Agriculture leads morning plummet on stock markets

(Xinhua)
Updated: 2008-01-17 13:31

Chinese shares continued to lose ground on Thursday morning, with the benchmark Shanghai Composite Index sinking 2.6 percent or 142.62 points to 5,147.99 on tightening measures and price curb policies.

The plummet came after the index registered the sharpest decline of three percent in eight weeks the previous day and was led by agriculture block which fell by 5.5 percent or 227.61 points after the authorities banned a dozen of enterprises to raise price for instant noodles, edible oil and dairy products arbitrarily late Thursday.

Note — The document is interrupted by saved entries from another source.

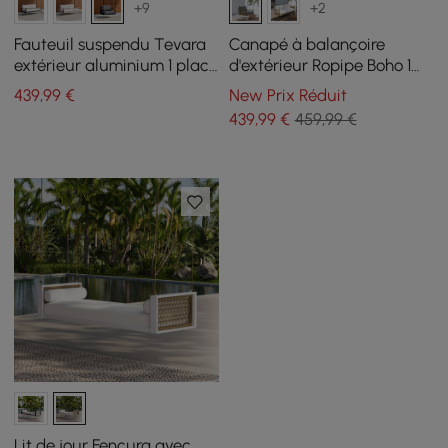
+9
+2
Fauteuil suspendu Tevara
Canapé à balançoire
extérieur aluminium 1 place
d'extérieur Ropipe Boho 1
gris
place en corde tressée kaki
439
,99
€
New Prix Réduit
avec coussin gris
439
,99
€
459,99 €
Lit de jour Fencura avec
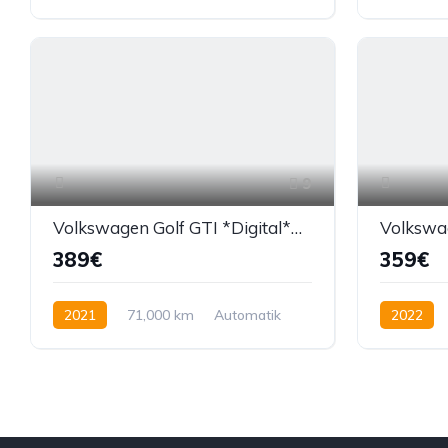
Ručni mjenjač
Dizel
184 KS
Benzin
9
Volkswagen Golf GTI *Digital*Kamera*
389€
359€
2021
71,000 km
Automatik
2022
Benzin
241 KS
Dizel
15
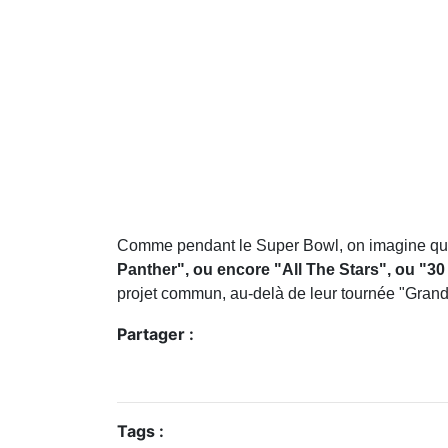
Comme pendant le Super Bowl, on imagine q
Panther", ou encore "All The Stars", ou "30 
projet commun, au-delà de leur tournée "Grand 
Partager :
Tags :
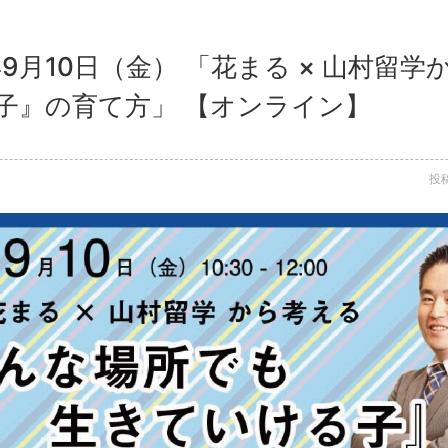
年9月10日（金） 「花まる × 山村留
子』の育て方」 【オンライン】
投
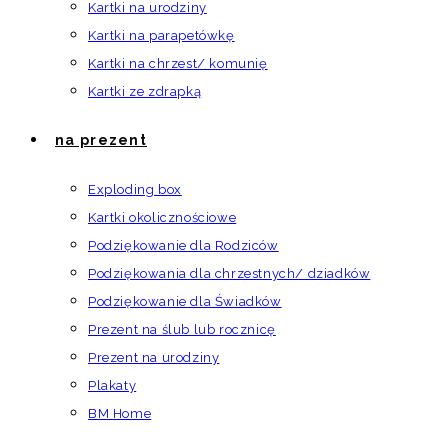
Kartki na urodziny
Kartki na parapetówkę
Kartki na chrzest/ komunię
Kartki ze zdrapką
na prezent
Exploding box
Kartki okolicznościowe
Podziękowanie dla Rodziców
Podziękowania dla chrzestnych/ dziadków
Podziękowanie dla Świadków
Prezent na ślub lub rocznicę
Prezent na urodziny
Plakaty
BM Home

Exporters plunged by 3.19 percent or 199.29 points on fear that weaker consumer spending in the US, China's second-largest trading partner, could slow exports and economic growth in the world's fastest-growing major economy.

Banks dwindled by 2.41 percent or 203.44 points in the wake of a Thursday announcement for a rise of 50 basis points in the required reserve ratio for commercial bank as of January 25, with the Ningbo Bank and Pudong Development Bank tumbling the most.

Traded between 5,312.29 points and 5,147.99 points, the yuan-denominated Shanghai A-share market saw a turnover 85.65 billion yuan ($8.09 billion). Declining issues outnumbered advancers by more than 10 to 1, with only 126 issues flattening.

The Shenzhen Component Index, which covers the smaller Shenzhen Stock Exchange, dropped 513.88 points or 2.8 percent to 17,838.12 compared with the 3.58-percent decline for the whole day of Wednesday.

The market's morning turnover stood at 43.94 billion yuan, with 583 issues declining and 92 advancing.